Respondents should also be surcharged for the loss of income resulting from their unauthorized acts and the consequent depletion in the corpus of the trusts, based upon a return of 5%, the interest payable on the original trust mortgages, for the period from January 1, 1936, until the corpus shall be restored by the payment of the surcharge of principal. However, appellant Isabelle C. Sills has approved the retention of the Atlantic City Sewerage Company bonds and shares and the land shares in the Kensico Cemetery, and has ratified advances to Mrs. Midgley not exceeding $8,000. The trustees should be credited with the income received from those investments and from the net proceeds realized upon the liquidation of the Coster bond and mortgage and the thirty-four acres of land in Bedford, and should not be liable for a 5% return thereon.

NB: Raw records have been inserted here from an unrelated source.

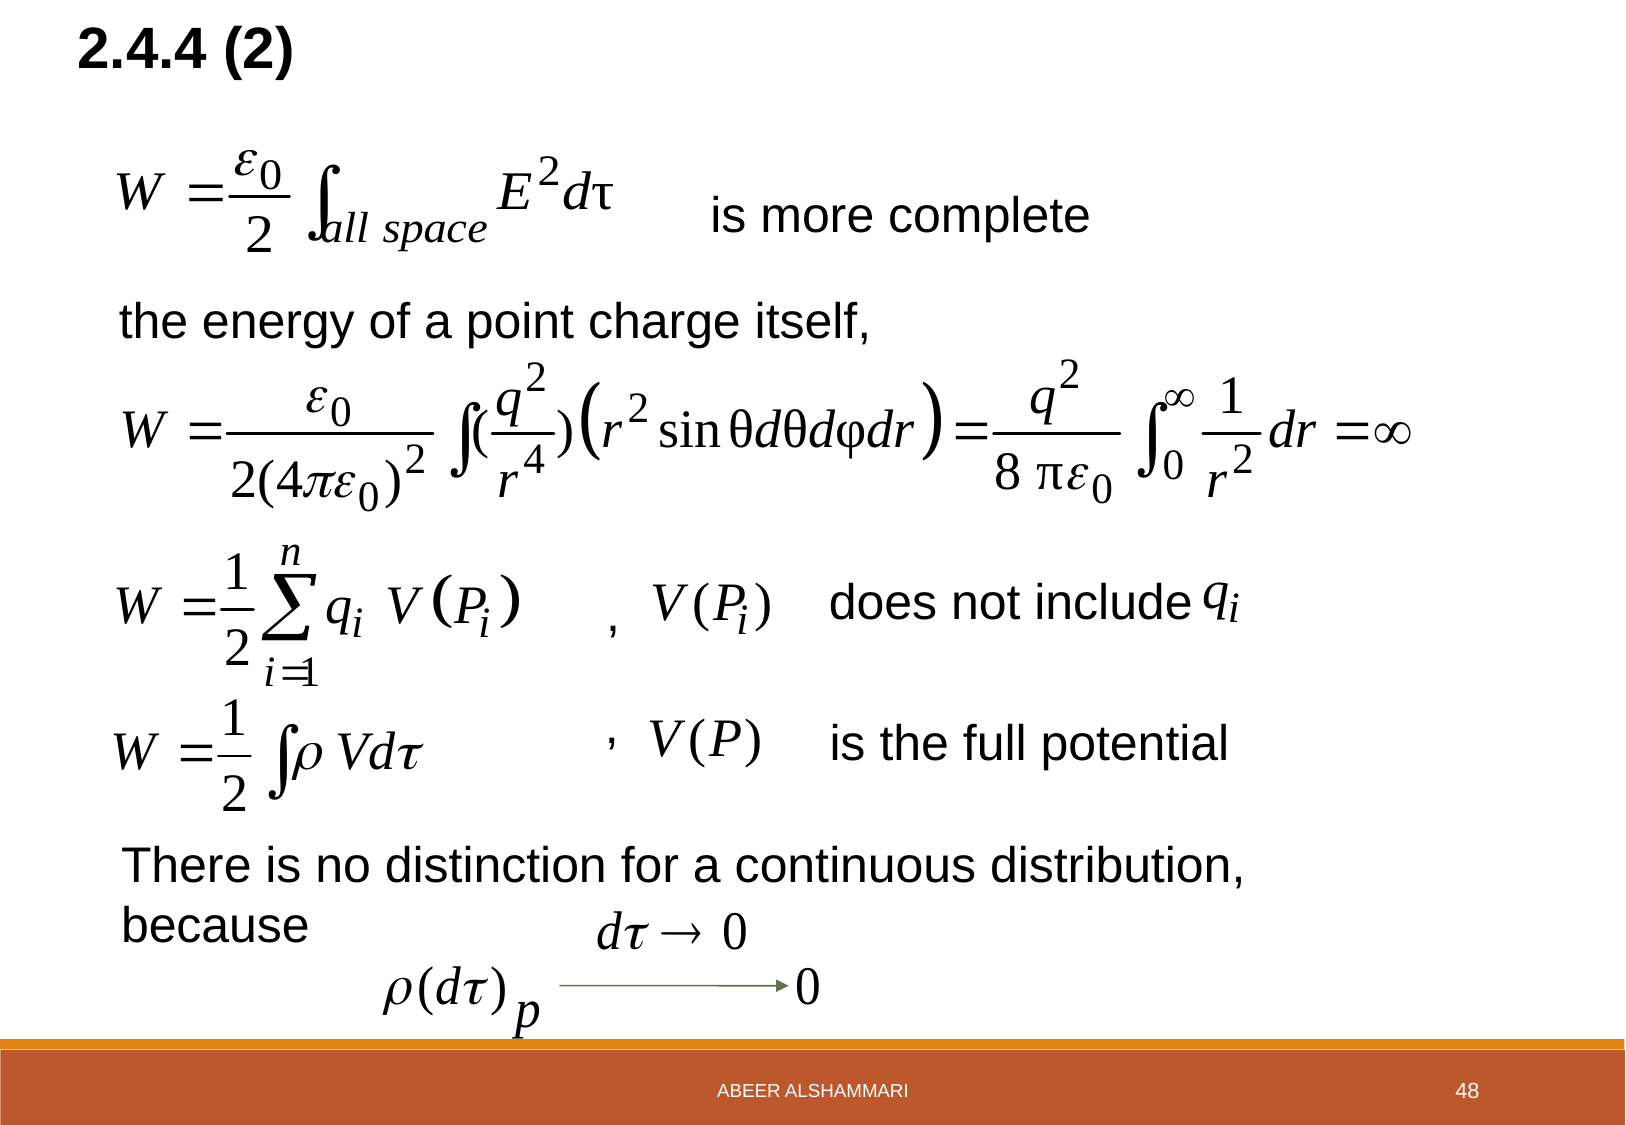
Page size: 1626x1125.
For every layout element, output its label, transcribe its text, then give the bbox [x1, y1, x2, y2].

slide_number 48 [1319, 1059, 1495, 1120]
text_box There is no distinction for a continuous distribution, because [106, 824, 1262, 960]
text_box , [591, 574, 635, 649]
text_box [115, 127, 1109, 259]
text_box , [589, 686, 634, 762]
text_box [376, 901, 825, 1045]
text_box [114, 526, 520, 693]
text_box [648, 712, 767, 774]
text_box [120, 350, 1416, 519]
text_box 2.4.4 (2) [62, 2, 311, 88]
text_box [651, 573, 778, 642]
text_box is the full potential [814, 703, 1245, 778]
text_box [111, 687, 438, 818]
text_box does not include [814, 562, 1202, 638]
text_box the energy of a point charge itself, [103, 281, 888, 356]
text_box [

The amount of the surcharge for loss of income from 1936 to 1949, computed in accordance with these principles, should be included in the order to be entered hereon; and the final order should provide for a surcharge, similarly computed, for the following years to the date of payment of the principal surcharge.
Other minor objections interposed appear to have merit. The trustees have apparently overlooked in their accounting the *393sum of $39.36, collected as bank interest, and should be surcharged $13.89, appellant’s proportionate share thereof. They should also be held accountable for commissions on income taken for the year 1941 in the sum of $74.73 (Civ. Prac. Act, § 1548).
The learned Referee has found, on the evidence submitted, that the trustees were not guilty of fraud or bad faith. On the basis of that determination objections with respect to commissions and other matters involved in the accounting have been overruled, and the application to remove respondents as trustees has been denied. The determination that the trustees have acted in good faith is one of fact, and it may not be said as a matter of law that a contrary determination is required.
The order appealed from should be modified on the law and the facts in accordance with the views herein expressed, and as so modified, the order insofar as appealed from should be affirmed, with costs to appellants payable by the trustees personally. The learned Referee’s findings of fact, insofar as they are inconsistent herewith, should be reversed.
Adel, Wehzel and MacCbate, JJ., concur; Schmidt, J., taking no part.
Order, insofar as appealed from, modified on the law and the facts in accordance with opinion, and, as so modified, unanimously affirmed, with costs to appellants, payable by the trustees personally. Findings of fact inconsistent herewith are reversed.
Settle order on notice.
[The opinion has been revised to conform to a corrected decision handed down July 7, 1952, which is hereby printed in full.— Rep.]
Amended decision, July 7, 1952.
On the court’s own motion, the decision handed down June 2, 1952, and the opinion are amended so as to provide that in computing the surcharge for the loss of income resulting from the trustees’ unauthorized acts, for the period beginning January 1,1936, they should also be credited with the income received from the net proceeds realized upon the liquidation of the Coster bond and mortgage and the thirty-four acres of land in Bedford, and should not be liable for a 5% return thereon. The amount of the surcharge for loss of income, computed under the principles stated in the decision, as here amended, shall be substituted in the order to be entered herein for the sum of $10,136.81 [as formerly] set forth in the opinion.
Present — Mol ah, P. J., Adel, Wehzel and MacCbate, JJ.; Schmidt, J., taking no part.